_TEXT SEGMENT_:
◇ ◇ ◇ ◇ ◇

Closed legrego closed 5 years ago
In general I'm :+1: on this as 30gb usually is a good size for a shard with this type of data. I'm wondering though how long it will take to reach 30gb. If it takes a year, then it might make things more complicated, i.e. if a mapping change is necessary
That's a good point...I imagine it would take quite some time to hit the 30gb mark, for most installations. For my own indices, I'm seeing ~150mb per 1 million documents
pinging @dsztykman, since you had the original suggestion for 30gb. Do you have any thoughts on this?
Agreed it's a bit of an issue, we should maybe think of a new indices names with versioning included like hass-events-v1-XXX
and then whenever we change the mapping we create a new version and with aliases we can manage this way.
Otherwise we're going to end up with too many shards and too little data and the performance is going to suffer in the long term.
The question is how do we detect a change in mapping from home assistant directly?
Like adding a new device ?
I like the idea of versioning the index names.
The question is how do we detect a change in mapping from home assistant directly? Like adding a new device ?
My goal for the index mapping is to be device agnostic. It shouldn't care which devices are registered, or how many devices exist. I think the only times the mapping should change are:
1) Defects in the mapping. I've encountered this as more people use the plugin with various configurations. See also #32 2) ES version compatability: if supporting the next major version requires changes to the mapping 3) Enhancement requests
So essentially, I only expect the mapping to change if this plugin requires it, or if Elasticsearch requires it. The individual installations shouldn't have any bearing on the mapping, so we should only have to bump the version as a result of a changes to this plugin.
Make sense so essentially change the version and the mapping when we receive an error from ES
A bit off-topic for this PR, but if you're interested in seeing/reviewing the versioning idea, I have a PR up for #32 which incorporates this: https://github.com/legrego/homeassistant-elasticsearch/pull/40
The current defaults for index rollovers are too aggressive. This results in indices that are too small. The default
rollover_size
should be set to30gb
, and bothrollover_age
androllover_docs
should be initially unset.

◇ ◇ ◇ ◇ ◇

_ABOUT THIS TASK_: According to the thread above, how much storage does one participant see per 1 million documents in their own indices?

◇ ◇ ◇ ◇ ◇

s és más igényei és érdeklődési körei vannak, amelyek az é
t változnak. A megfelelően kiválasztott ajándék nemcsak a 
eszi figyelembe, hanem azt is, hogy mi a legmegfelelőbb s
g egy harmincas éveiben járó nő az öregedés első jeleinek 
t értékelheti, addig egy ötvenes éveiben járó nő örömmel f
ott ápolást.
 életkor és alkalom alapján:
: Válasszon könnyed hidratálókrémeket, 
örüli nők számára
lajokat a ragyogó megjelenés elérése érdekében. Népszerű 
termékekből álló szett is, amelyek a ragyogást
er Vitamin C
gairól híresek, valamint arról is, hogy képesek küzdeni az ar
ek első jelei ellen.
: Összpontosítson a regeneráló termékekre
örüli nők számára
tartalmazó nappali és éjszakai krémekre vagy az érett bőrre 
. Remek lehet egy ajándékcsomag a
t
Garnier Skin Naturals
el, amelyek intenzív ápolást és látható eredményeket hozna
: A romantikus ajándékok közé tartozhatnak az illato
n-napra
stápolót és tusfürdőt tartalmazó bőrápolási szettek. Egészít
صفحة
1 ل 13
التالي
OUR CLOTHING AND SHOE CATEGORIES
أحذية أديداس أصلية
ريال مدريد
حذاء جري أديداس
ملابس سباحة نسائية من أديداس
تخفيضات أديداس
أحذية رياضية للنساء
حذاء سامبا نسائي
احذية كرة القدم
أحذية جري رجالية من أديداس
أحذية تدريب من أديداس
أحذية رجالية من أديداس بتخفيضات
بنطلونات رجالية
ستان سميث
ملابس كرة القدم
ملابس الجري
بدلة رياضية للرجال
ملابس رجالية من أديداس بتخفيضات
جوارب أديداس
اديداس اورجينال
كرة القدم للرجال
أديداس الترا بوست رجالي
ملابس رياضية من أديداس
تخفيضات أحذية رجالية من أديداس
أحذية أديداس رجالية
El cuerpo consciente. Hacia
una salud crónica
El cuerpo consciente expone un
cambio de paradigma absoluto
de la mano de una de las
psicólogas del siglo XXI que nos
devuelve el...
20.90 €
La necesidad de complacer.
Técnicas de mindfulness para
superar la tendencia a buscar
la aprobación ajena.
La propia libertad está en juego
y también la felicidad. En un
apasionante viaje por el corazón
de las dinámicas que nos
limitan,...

◇ ◇ ◇ ◇ ◇

_YOUR SOLUTION_: About 150mb per 1 million documents.